* _Exercise_
Apart from the images, the records below need to be copied exactly.

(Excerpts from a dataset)
==================================================

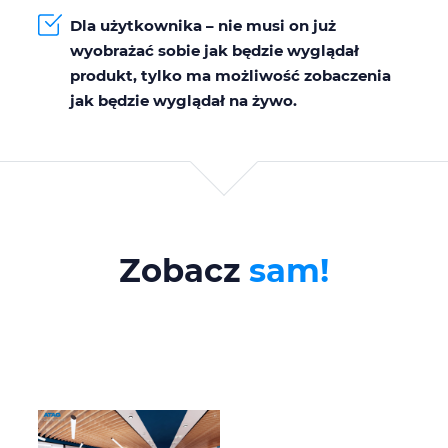
Dla użytkownika – nie musi on już
wyobrażać sobie jak będzie wyglądał
produkt, tylko ma możliwość zobaczenia
jak będzie wyglądał na żywo.
Zobacz
sam!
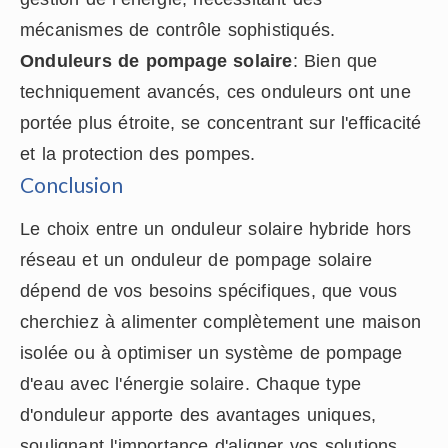
mécanismes de contrôle sophistiqués.
Onduleurs de pompage solaire
: Bien que
techniquement avancés, ces onduleurs ont une
portée plus étroite, se concentrant sur l'efficacité
et la protection des pompes.
Conclusion
Le choix entre un onduleur solaire hybride hors
réseau et un onduleur de pompage solaire
dépend de vos besoins spécifiques, que vous
cherchiez à alimenter complètement une maison
isolée ou à optimiser un système de pompage
d'eau avec l'énergie solaire. Chaque type
d'onduleur apporte des avantages uniques,
soulignant l'importance d'aligner vos solutions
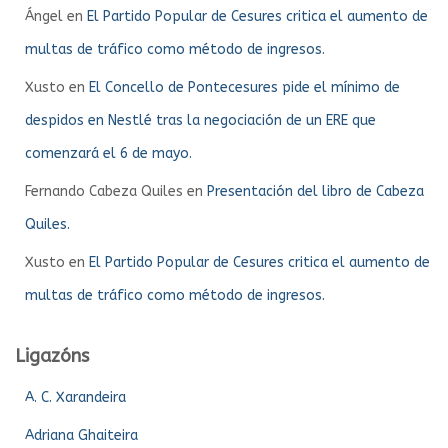
Ángel
en
El Partido Popular de Cesures critica el aumento de
multas de tráfico como método de ingresos.
Xusto
en
El Concello de Pontecesures pide el mínimo de
despidos en Nestlé tras la negociación de un ERE que
comenzará el 6 de mayo.
Fernando Cabeza Quiles
en
Presentación del libro de Cabeza
Quiles.
Xusto
en
El Partido Popular de Cesures critica el aumento de
multas de tráfico como método de ingresos.
Ligazóns
A. C. Xarandeira
Adriana Ghaiteira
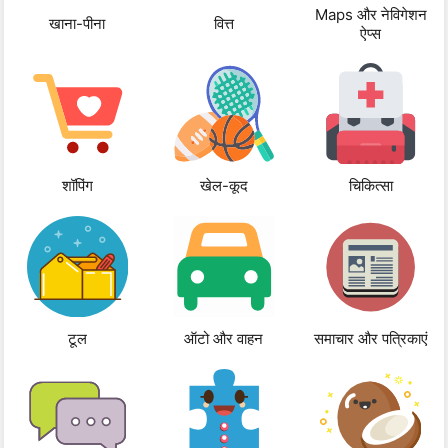
Maps और नेविगेशन
खाना-पीना
वित्त
ऐप्स
शॉपिंग
खेल-कूद
चिकित्सा
टूल
ऑटो और वाहन
समाचार और पत्रिकाएं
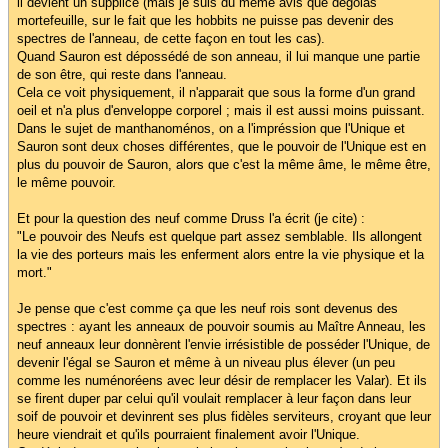
il devient un supplice (mais je suis du même avis que degolas
mortefeuille, sur le fait que les hobbits ne puisse pas devenir des
spectres de l'anneau, de cette façon en tout les cas).
Quand Sauron est dépossédé de son anneau, il lui manque une partie
de son être, qui reste dans l'anneau.
Cela ce voit physiquement, il n'apparait que sous la forme d'un grand
oeil et n'a plus d'enveloppe corporel ; mais il est aussi moins puissant.
Dans le sujet de manthanoménos, on a l'impréssion que l'Unique et
Sauron sont deux choses différentes, que le pouvoir de l'Unique est en
plus du pouvoir de Sauron, alors que c'est la même âme, le même être,
le même pouvoir.
Et pour la question des neuf comme Druss l'a écrit (je cite) :
"Le pouvoir des Neufs est quelque part assez semblable. Ils allongent
la vie des porteurs mais les enferment alors entre la vie physique et la
mort."
Je pense que c'est comme ça que les neuf rois sont devenus des
spectres : ayant les anneaux de pouvoir soumis au Maître Anneau, les
neuf anneaux leur donnèrent l'envie irrésistible de posséder l'Unique, de
devenir l'égal se Sauron et même à un niveau plus élever (un peu
comme les numénoréens avec leur désir de remplacer les Valar). Et ils
se firent duper par celui qu'il voulait remplacer à leur façon dans leur
soif de pouvoir et devinrent ses plus fidèles serviteurs, croyant que leur
heure viendrait et qu'ils pourraient finalement avoir l'Unique.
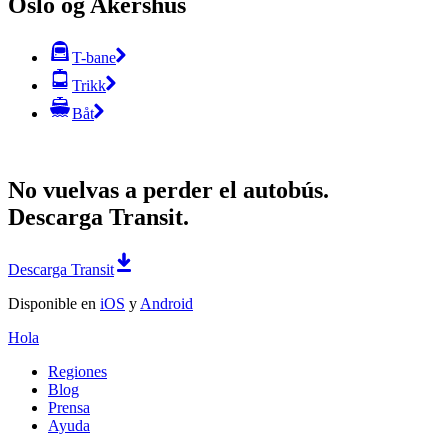
Oslo og Akershus
T-bane
Trikk
Båt
No vuelvas a perder el autobús.
Descarga Transit.
Descarga Transit
Disponible en
iOS
y
Android
Hola
Regiones
Blog
Prensa
Ayuda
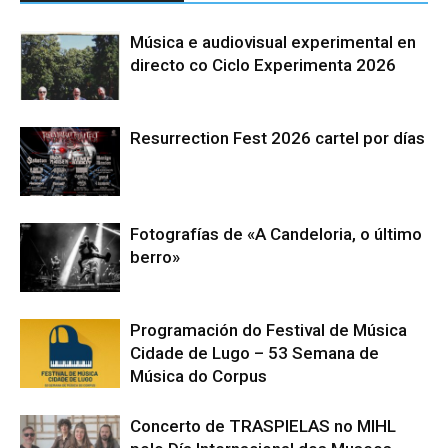
Música e audiovisual experimental en
directo co Ciclo Experimenta 2026
Resurrection Fest 2026 cartel por días
Fotografías de «A Candeloria, o último
berro»
Programación do Festival de Música
Cidade de Lugo – 53 Semana de
Música do Corpus
Concerto de TRASPIELAS no MIHL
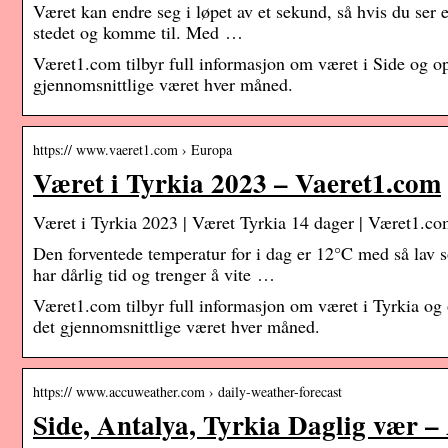
Været kan endre seg i løpet av et sekund, så hvis du ser et
stedet og komme til. Med …
Været1.com tilbyr full informasjon om været i Side og op
gjennomsnittlige været hver måned.
https:// www.vaeret1.com › Europa
Været i Tyrkia 2023 – Vaeret1.com
Været i Tyrkia 2023 | Været Tyrkia 14 dager | Været1.c
Den forventede temperatur for i dag er 12°C med så lav 
har dårlig tid og trenger å vite …
Været1.com tilbyr full informasjon om været i Tyrkia og 
det gjennomsnittlige været hver måned.
https:// www.accuweather.com › daily-weather-forecast
Side, Antalya, Tyrkia Daglig vær 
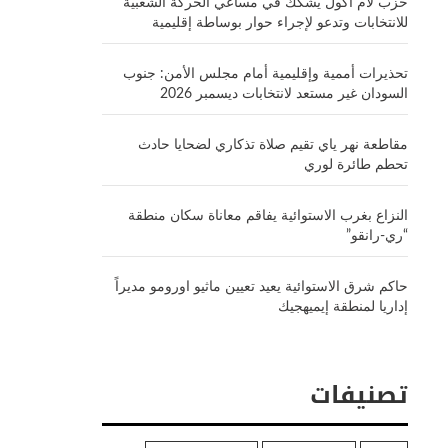
حزب لام أكول يشكك في مساعي الحركة الشعبية
للانتخابات وتدعو لإجراء حوار بوساطة إقليمية
تحذيرات أممية وإقليمية أمام مجلس الأمن: جنوب
السودان غير مستعد لانتخابات ديسمبر 2026
مقاطعة نهر ياي تقيم صلاة تذكاري لضحايا حادث
تحطم طائرة لوري
النزاع بغرب الاستوائية يفاقم معاناة سكان منطقة
“ري-رانقو”
حاكم شرق الاستوائية يعيد تعيين ماثيو اورومو مديراً
إداريا لمنطقة إيميهجيك
تصنيفات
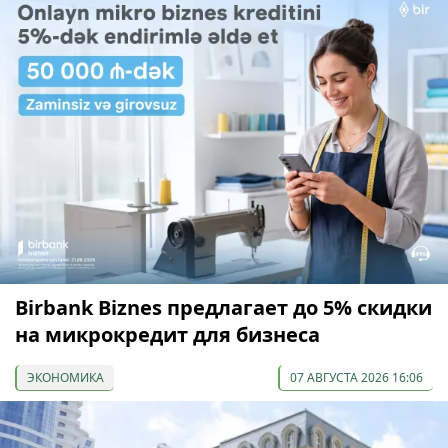
Birbank Biznes предлагает до 5% скидки
на микрокредит для бизнеса
ЭКОНОМИКА
07 АВГУСТА 2026 16:06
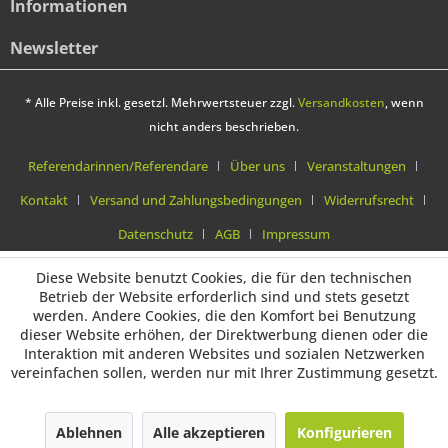
Informationen
Newsletter
* Alle Preise inkl. gesetzl. Mehrwertsteuer zzgl.
Versandkosten
, wenn
nicht anders beschrieben.
Referendarinnen/Referendare
Über uns
Veranstaltungen
Kontakt
Versand und Zahlungsbedingungen
Widerrufsrecht
Datenschutz
AGB
Impressum
Diese Website benutzt Cookies, die für den technischen
Betrieb der Website erforderlich sind und stets gesetzt
werden. Andere Cookies, die den Komfort bei Benutzung
dieser Website erhöhen, der Direktwerbung dienen oder die
Interaktion mit anderen Websites und sozialen Netzwerken
vereinfachen sollen, werden nur mit Ihrer Zustimmung gesetzt.
Ablehnen
Alle akzeptieren
Konfigurieren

==================================================

* _Answer below_
Dla użytkownika – nie musi on już
wyobrażać sobie jak będzie wyglądał
produkt, tylko ma możliwość zobaczenia
jak będzie wyglądał na żywo.
Zobacz
sam!
mécanismes de contrôle sophistiqués.
Onduleurs de pompage solaire
: Bien que
techniquement avancés, ces onduleurs ont une
portée plus étroite, se concentrant sur l'efficacité
et la protection des pompes.
Conclusion
Le choix entre un onduleur solaire hybride hors
réseau et un onduleur de pompage solaire
dépend de vos besoins spécifiques, que vous
cherchiez à alimenter complètement une maison
isolée ou à optimiser un système de pompage
d'eau avec l'énergie solaire. Chaque type
d'onduleur apporte des avantages uniques,
soulignant l'importance d'aligner vos solutions
Ángel
en
El Partido Popular de Cesures critica el aumento de
multas de tráfico como método de ingresos.
Xusto
en
El Concello de Pontecesures pide el mínimo de
despidos en Nestlé tras la negociación de un ERE que
comenzará el 6 de mayo.
Fernando Cabeza Quiles
en
Presentación del libro de Cabeza
Quiles.
Xusto
en
El Partido Popular de Cesures critica el aumento de
multas de tráfico como método de ingresos.
Ligazóns
A. C. Xarandeira
Adriana Ghaiteira
Maps और नेविगेशन
खाना-पीना
वित्त
ऐप्स
शॉपिंग
खेल-कूद
चिकित्सा
टूल
ऑटो और वाहन
समाचार और पत्रिकाएं
il devient un supplice (mais je suis du même avis que degolas
mortefeuille, sur le fait que les hobbits ne puisse pas devenir des
spectres de l'anneau, de cette façon en tout les cas).
Quand Sauron est dépossédé de son anneau, il lui manque une partie
de son être, qui reste dans l'anneau.
Cela ce voit physiquement, il n'apparait que sous la forme d'un grand
oeil et n'a plus d'enveloppe corporel ; mais il est aussi moins puissant.
Dans le sujet de manthanoménos, on a l'impréssion que l'Unique et
Sauron sont deux choses différentes, que le pouvoir de l'Unique est en
plus du pouvoir de Sauron, alors que c'est la même âme, le même être,
le même pouvoir.
Et pour la question des neuf comme Druss l'a écrit (je cite) :
"Le pouvoir des Neufs est quelque part assez semblable. Ils allongent
la vie des porteurs mais les enferment alors entre la vie physique et la
mort."
Je pense que c'est comme ça que les neuf rois sont devenus des
spectres : ayant les anneaux de pouvoir soumis au Maître Anneau, les
neuf anneaux leur donnèrent l'envie irrésistible de posséder l'Unique, de
devenir l'égal se Sauron et même à un niveau plus élever (un peu
comme les numénoréens avec leur désir de remplacer les Valar). Et ils
se firent duper par celui qu'il voulait remplacer à leur façon dans leur
soif de pouvoir et devinrent ses plus fidèles serviteurs, croyant que leur
heure viendrait et qu'ils pourraient finalement avoir l'Unique.
Oslo og Akershus
T-bane
Trikk
Båt
No vuelvas a perder el autobús.
Descarga Transit.
Descarga Transit
Disponible en
iOS
y
Android
Hola
Regiones
Blog
Prensa
Ayuda
Música e audiovisual experimental en
directo co Ciclo Experimenta 2026
Resurrection Fest 2026 cartel por días
Fotografías de «A Candeloria, o último
berro»
Programación do Festival de Música
Cidade de Lugo – 53 Semana de
Música do Corpus
Concerto de TRASPIELAS no MIHL
Været kan endre seg i løpet av et sekund, så hvis du ser et
stedet og komme til. Med …
Været1.com tilbyr full informasjon om været i Side og op
gjennomsnittlige været hver måned.
https:// www.vaeret1.com › Europa
Været i Tyrkia 2023 – Vaeret1.com
Været i Tyrkia 2023 | Været Tyrkia 14 dager | Været1.c
Den forventede temperatur for i dag er 12°C med så lav 
har dårlig tid og trenger å vite …
Været1.com tilbyr full informasjon om været i Tyrkia og 
det gjennomsnittlige været hver måned.
https:// www.accuweather.com › daily-weather-forecast
Side, Antalya, Tyrkia Daglig vær 
حزب لام أكول يشكك في مساعي الحركة الشعبية
للانتخابات وتدعو لإجراء حوار بوساطة إقليمية
تحذيرات أممية وإقليمية أمام مجلس الأمن: جنوب
السودان غير مستعد لانتخابات ديسمبر 2026
مقاطعة نهر ياي تقيم صلاة تذكاري لضحايا حادث
تحطم طائرة لوري
النزاع بغرب الاستوائية يفاقم معاناة سكان منطقة
“ري-رانقو”
حاكم شرق الاستوائية يعيد تعيين ماثيو اورومو مديراً
إداريا لمنطقة إيميهجيك
تصنيفات
Birbank Biznes предлагает до 5% скидки
на микрокредит для бизнеса
ЭКОНОМИКА
07 АВГУСТА 2026 16:06
Informationen
Newsletter
* Alle Preise inkl. gesetzl. Mehrwertsteuer zzgl.
Versandkosten
, wenn
nicht anders beschrieben.
Referendarinnen/Referendare
Über uns
Veranstaltungen
Kontakt
Versand und Zahlungsbedingungen
Widerrufsrecht
Datenschutz
AGB
Impressum
Diese Website benutzt Cookies, die für den technischen
Betrieb der Website erforderlich sind und stets gesetzt
werden. Andere Cookies, die den Komfort bei Benutzung
dieser Website erhöhen, der Direktwerbung dienen oder die
Interaktion mit anderen Websites und sozialen Netzwerken
vereinfachen sollen, werden nur mit Ihrer Zustimmung gesetzt.
Ablehnen
Alle akzeptieren
Konfigurieren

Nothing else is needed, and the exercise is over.